Fluctuated Sentiment Over Time: Since this is a relatively new game, it was first mentioned in 2019 (when it was announced). For discussions up until today, the second plot highlights fluctuations in sentiment over time. Sentiment showed an upward trend early on, with sharp drops around specific periods (e.g., early 2020 and mid-2021), followed by recovery. These drops might correlate with missed announcements, delays, critical feedback from fans or media, or major gaming events. Sentiment improves in later years and remains mostly stable (mostly above 0 in the recent years), which suggests renewed excitement, possibly due to teaser releases, gameplay showcases, awards nominations, or published trailers. The graph reflects the ebb and flow of community engagement, with peaks likely tied to exciting announcements and troughs representing frustration over delays or lack of updates.
Day of the Week Variation: Average sentiment during weekdays is slightly positive, while sentiment during weekends tends to hover around neutral to slightly positive. This may stem from fans casually discussing the game or engaging with content in their free time, while major updates or announcements tend to occur during the workweek.
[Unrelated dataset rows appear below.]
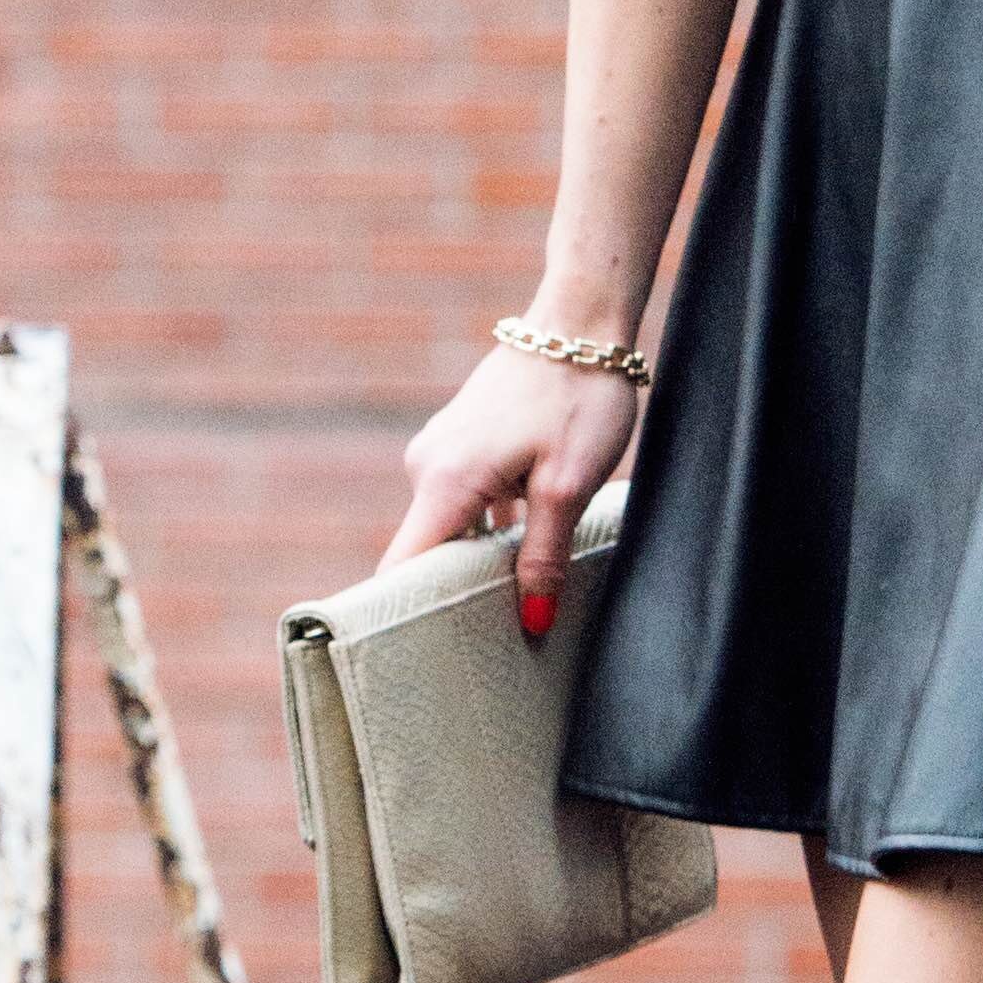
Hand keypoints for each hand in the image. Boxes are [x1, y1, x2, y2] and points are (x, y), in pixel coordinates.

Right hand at [385, 332, 639, 635]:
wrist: (580, 322)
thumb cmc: (577, 398)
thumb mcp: (568, 487)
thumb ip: (542, 557)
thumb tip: (531, 622)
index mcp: (444, 483)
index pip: (402, 571)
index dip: (406, 618)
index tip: (422, 660)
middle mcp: (427, 467)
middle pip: (427, 554)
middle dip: (456, 594)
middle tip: (493, 641)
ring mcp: (440, 452)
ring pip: (450, 528)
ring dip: (481, 558)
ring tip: (520, 594)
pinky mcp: (461, 443)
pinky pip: (464, 503)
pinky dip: (489, 528)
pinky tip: (528, 542)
We’ve gained a lot of valuable insights into the gaming community’s perceptions of Silksong since its announcement throughout this analysis. During the waiting for the game to be released, it shows a generally positive and hopeful sentiment surrounding Silksong, punctuated by periods of disappointment likely tied to delays or a lack of communication on social media.